START Study material

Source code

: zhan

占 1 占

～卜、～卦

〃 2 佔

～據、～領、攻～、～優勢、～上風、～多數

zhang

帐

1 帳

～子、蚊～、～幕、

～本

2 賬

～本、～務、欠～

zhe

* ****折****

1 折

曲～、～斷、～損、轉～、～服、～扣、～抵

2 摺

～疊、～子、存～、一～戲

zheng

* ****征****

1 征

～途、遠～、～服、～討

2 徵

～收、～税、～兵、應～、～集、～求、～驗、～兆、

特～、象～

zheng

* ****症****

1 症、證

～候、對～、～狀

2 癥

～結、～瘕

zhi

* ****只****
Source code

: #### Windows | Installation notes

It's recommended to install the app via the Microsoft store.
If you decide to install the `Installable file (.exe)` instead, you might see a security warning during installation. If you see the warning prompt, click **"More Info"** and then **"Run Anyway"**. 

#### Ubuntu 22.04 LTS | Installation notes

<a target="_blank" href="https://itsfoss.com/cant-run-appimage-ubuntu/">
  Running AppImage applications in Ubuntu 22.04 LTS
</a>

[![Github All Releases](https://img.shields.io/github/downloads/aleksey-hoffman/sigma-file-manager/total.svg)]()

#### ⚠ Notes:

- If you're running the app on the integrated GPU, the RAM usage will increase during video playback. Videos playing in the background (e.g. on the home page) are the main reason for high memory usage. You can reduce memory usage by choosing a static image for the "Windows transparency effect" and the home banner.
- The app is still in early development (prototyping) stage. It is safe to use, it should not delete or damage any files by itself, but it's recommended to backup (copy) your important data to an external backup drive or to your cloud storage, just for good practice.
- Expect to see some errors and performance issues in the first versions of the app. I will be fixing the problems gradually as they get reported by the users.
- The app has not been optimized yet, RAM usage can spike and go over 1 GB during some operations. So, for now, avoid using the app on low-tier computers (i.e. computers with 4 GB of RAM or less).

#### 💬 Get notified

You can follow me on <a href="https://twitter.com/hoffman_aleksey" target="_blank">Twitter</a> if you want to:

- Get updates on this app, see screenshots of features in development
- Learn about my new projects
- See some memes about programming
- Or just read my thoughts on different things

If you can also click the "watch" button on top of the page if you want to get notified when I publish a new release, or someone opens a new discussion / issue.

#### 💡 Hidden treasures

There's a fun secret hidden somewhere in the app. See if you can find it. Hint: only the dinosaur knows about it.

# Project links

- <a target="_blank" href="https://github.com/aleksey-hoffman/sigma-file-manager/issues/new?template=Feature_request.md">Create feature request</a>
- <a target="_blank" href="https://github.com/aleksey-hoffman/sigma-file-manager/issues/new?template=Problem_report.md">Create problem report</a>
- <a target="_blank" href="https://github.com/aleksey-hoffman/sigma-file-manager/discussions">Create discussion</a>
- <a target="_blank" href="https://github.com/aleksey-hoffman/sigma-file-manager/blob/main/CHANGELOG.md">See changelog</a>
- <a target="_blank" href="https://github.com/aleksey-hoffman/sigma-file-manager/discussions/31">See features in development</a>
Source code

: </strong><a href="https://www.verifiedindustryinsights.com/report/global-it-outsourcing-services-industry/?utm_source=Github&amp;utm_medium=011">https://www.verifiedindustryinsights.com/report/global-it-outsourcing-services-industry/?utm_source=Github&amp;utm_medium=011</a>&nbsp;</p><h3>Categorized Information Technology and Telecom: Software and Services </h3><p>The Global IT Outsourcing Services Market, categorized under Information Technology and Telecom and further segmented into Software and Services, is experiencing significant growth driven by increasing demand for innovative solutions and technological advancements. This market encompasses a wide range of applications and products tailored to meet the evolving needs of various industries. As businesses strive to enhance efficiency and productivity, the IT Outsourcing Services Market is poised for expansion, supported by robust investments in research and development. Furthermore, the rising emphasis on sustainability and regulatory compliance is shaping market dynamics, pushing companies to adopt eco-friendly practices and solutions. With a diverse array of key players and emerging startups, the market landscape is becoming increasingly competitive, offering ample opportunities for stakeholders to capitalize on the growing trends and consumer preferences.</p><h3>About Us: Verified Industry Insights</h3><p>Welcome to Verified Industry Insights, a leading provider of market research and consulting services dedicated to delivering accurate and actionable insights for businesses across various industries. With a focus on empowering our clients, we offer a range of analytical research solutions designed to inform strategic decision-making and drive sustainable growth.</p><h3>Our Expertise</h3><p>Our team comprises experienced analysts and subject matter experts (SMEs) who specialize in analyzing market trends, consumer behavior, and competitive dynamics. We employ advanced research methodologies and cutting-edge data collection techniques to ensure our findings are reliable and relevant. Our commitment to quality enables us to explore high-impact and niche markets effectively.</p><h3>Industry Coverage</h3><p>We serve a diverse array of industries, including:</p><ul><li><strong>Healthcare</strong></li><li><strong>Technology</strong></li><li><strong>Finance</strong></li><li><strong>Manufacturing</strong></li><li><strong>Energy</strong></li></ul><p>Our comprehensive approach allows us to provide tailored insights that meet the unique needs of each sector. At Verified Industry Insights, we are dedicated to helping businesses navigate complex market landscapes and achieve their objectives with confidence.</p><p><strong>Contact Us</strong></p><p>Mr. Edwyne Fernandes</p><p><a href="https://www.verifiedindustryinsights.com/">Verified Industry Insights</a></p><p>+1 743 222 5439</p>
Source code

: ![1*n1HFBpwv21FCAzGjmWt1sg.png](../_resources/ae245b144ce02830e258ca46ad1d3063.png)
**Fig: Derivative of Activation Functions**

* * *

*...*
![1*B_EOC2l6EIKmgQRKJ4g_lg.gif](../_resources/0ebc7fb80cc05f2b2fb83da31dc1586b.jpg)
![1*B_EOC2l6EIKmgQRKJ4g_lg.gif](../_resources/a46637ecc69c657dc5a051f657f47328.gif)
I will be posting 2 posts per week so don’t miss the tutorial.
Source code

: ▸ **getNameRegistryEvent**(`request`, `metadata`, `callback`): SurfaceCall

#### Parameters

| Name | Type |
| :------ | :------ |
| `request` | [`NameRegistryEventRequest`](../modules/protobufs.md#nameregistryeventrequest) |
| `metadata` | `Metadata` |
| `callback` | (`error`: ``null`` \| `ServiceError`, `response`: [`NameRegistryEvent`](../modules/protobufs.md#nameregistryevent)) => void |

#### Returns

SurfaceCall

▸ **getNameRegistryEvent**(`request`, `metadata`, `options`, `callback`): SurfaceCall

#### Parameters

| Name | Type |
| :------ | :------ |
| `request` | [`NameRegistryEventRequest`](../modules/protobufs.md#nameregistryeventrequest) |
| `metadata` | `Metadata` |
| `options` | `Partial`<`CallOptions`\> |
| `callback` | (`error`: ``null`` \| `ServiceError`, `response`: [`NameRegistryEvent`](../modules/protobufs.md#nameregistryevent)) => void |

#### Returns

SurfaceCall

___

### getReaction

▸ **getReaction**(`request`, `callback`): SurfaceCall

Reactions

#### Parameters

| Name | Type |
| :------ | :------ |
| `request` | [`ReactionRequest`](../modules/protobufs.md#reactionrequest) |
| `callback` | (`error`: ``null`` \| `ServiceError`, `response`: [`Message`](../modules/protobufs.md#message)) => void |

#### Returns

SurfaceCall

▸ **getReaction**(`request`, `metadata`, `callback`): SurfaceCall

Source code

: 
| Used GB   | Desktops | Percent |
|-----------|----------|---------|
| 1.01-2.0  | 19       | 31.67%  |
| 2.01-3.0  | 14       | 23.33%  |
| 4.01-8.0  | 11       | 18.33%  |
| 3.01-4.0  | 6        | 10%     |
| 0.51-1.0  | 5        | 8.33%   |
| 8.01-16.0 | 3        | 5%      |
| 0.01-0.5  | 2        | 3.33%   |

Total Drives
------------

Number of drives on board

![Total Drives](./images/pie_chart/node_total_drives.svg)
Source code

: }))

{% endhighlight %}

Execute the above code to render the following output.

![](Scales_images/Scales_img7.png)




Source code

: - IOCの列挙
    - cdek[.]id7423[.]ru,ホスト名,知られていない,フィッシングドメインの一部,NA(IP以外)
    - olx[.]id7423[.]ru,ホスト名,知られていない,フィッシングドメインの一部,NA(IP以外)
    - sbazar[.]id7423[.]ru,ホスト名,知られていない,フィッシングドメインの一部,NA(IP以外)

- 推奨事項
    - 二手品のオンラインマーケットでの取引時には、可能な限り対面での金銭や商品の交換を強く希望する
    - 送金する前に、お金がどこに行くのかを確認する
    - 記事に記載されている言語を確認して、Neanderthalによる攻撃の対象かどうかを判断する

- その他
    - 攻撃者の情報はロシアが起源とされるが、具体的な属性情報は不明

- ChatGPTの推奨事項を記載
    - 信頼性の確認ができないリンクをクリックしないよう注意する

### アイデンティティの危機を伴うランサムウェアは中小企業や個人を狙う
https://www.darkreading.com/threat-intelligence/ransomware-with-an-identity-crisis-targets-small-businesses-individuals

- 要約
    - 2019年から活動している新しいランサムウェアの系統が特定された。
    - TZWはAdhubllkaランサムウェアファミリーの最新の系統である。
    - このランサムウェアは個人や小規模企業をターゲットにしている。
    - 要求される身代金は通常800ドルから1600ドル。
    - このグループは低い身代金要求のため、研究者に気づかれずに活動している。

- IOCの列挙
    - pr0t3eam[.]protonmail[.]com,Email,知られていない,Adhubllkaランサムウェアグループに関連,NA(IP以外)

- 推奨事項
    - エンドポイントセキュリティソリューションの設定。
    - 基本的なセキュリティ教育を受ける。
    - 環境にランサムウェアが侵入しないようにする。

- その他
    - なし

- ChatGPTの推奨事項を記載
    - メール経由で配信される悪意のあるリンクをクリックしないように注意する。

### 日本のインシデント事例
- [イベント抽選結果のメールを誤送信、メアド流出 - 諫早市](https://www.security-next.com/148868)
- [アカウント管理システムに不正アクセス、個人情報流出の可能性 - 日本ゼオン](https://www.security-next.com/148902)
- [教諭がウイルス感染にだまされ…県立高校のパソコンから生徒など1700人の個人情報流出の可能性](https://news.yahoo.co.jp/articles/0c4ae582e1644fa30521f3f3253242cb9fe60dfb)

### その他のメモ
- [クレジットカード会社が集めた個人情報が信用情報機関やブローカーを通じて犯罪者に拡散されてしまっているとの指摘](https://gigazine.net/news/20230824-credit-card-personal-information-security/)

END Study material

Return the lines of the records that include the string "news".

- [教諭がウイルス感染にだまされ…県立高校のパソコンから生徒など1700人の個人情報流出の可能性](https://news.yahoo.co.jp/articles/0c4ae582e1644fa30521f3f3253242cb9fe60dfb)
- [クレジットカード会社が集めた個人情報が信用情報機関やブローカーを通じて犯罪者に拡散されてしまっているとの指摘](https://gigazine.net/news/20230824-credit-card-personal-information-security/)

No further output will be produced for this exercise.